By DEREK HALSEY

For The Herald-Dispatch

In what is fast becoming one of the most unique music festivals in the Tri-State, the Fly-In Music Festival and accompanying West Virginia Guitar Championship takes place again this weekend for the fourth year.

Taking place on Aug. 23-24 at Robert Newlon Airport, located just north of Huntington, this year's Fly-In Music Festival will once again feature a great lineup of live music, airplane rides, skydiving demonstrations, Ohio River group kayaking experience and race, camping, running trails and much more.

The event will begin on Thursday evening with a relaxed potluck dinner and open jam session. Friday is when the Fly-In Music Festival really gets underway with live music beginning at 4 p.m. and lasting late into the night. The bands playing on Friday include headliners the Don Rigsby Band and Kenny and Amanda Smith. Others on the lineup include Appalachian Express, String Therapy, Bobby Maynard and Breakdown, the Big Possum String Band and Schultz Creek taking the music late into the evening.

Saturday morning features the group kayak, paddleboard and canoe float, which is free to all who have a Saturday festival ticket. Led by Evan Young of the Appalachian Boarding Company located in downtown Huntington, everyone is meeting at the festival grounds on the banks of the Ohio River at 9 a.m. The group float will take place at 10 a.m. Young has kayaks and more for rent, but you must call ahead of time at 304-693-2955. To create more water-based fun, after the group float, Young will host a race to the Ohio side of the river and back.

Saturday's music at the Fly-In Music Festival will begin at 3 p.m. and will feature headliners The Grascals, which now features local Tri-State musician Chris Davis; Danny Paisley and the Southern Grass and festival hosts The Bing Brothers featuring Jake Krack. Other acts will include Julie and Kelly Ray Davis, Mud Hole Control, the Black Mountain Bluegrass Boys, Snakewinder, the Kentucky-fied Pickers and Ultra Sound playing late into the night.

On both nights at 7 p.m., a very special American flag skydive presentation will take place with Henry Barnes on the fiddle on Friday, Jake Krack on the fiddle on Saturday, skydivers and more.

Saturday will also feature the Robin Kessinger West Virginia State Flatpick Guitar Championship. The event will begin with a guitar workshop by Kessinger and special guests Robert Shafer, Johnny Staats, Dan Kessinger and Doug and Carl Hepler from 9 to 11 a.m. The guitar competition will then begin at 11 a.m. with a $10 entry fee. The winner of the contest will receive a brand new West Virginia-built Thompson guitar and paid entry into the National Flatpick Guitar Championship in Winfield, Kansas. More information can be found at junekess@suddenlink.net or 304-593-5650.

Tickets prices for the Fly-In Music Festival range from $50 for the whole weekend to $30 for a daily ticket and $20 per night for primitive camping. Full camping hookups are $35 but spots are going fast. Thursday's welcome ceremony, potluck dinner and jamming are free.

The Fly-in Music Festival is organized by Carl Bailey, who runs the Robert Newlon Airport, local businessman and musician Robbie Keyser, and Tim Corbett, bass player for the Bing Brothers featuring Jake Krack.
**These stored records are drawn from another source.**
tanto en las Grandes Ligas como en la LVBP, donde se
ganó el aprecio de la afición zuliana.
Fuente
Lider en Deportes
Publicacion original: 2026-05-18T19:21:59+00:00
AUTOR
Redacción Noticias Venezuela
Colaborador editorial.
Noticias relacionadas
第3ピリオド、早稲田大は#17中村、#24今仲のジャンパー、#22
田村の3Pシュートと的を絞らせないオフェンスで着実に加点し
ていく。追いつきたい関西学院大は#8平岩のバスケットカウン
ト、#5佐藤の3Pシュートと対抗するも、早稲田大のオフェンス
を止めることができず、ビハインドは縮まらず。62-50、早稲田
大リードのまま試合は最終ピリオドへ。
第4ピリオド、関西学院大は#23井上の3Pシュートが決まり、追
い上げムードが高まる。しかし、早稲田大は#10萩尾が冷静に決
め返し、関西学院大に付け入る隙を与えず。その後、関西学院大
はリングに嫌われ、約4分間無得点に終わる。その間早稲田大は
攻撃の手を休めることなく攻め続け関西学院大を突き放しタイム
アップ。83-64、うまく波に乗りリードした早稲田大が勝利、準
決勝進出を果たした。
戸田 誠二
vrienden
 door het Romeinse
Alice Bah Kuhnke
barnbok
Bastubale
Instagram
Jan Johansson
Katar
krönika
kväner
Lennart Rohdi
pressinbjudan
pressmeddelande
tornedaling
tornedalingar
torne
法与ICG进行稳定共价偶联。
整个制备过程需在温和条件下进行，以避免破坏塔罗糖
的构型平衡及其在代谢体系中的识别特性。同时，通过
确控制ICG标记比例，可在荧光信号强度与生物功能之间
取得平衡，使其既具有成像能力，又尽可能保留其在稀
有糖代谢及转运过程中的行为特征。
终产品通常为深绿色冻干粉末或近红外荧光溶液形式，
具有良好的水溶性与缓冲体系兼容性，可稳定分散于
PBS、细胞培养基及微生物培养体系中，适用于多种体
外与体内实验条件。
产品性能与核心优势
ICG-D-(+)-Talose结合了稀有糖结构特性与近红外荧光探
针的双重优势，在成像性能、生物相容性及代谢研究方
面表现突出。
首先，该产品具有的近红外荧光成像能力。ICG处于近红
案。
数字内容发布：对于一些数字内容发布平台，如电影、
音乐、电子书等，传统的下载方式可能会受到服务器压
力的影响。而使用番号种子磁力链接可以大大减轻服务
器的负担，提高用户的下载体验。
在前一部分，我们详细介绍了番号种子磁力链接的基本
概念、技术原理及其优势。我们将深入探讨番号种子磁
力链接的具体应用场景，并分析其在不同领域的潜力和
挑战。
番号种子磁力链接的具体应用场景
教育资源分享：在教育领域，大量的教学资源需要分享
"People don't realize how much it takes behind the scenes to put on something like this as we are working on it year round," said Tim Corbett. "We have learned something each of the four years as to how to improve this event and it is always an evolving and growing thing. We started out as a one-day event with about eight bands playing the first year on stage on a trailer with hay bales in front of it. Four years later, we have a permanent 20-by-30 foot stage with 20 bands playing on it over two days."

Another improvement to the overall event has been the help of local sponsors.

"This past June, we did interviews on four of their eight radio stations. We have been doubling our crowd size every year, going from 300 to 400 the first year to about 1,500 last year," Corbett said. "If you show 1,500 people a fantastic time, then you hopefully have that many folks talking positively about our festival going forward."

The good news is that the 2019 Fly-In Music Festival will feel good to the ears of the music fan and the body and mind of those wanting some late summer fun without the high heat.

"The weather is going to be great this weekend," Corbett said. "We are supposed to drop about 20 degrees or so by festival time. That is awesome as we have been hit pretty hard with this heat wave. Everyone is looking forward to having some big fun in a beautiful place."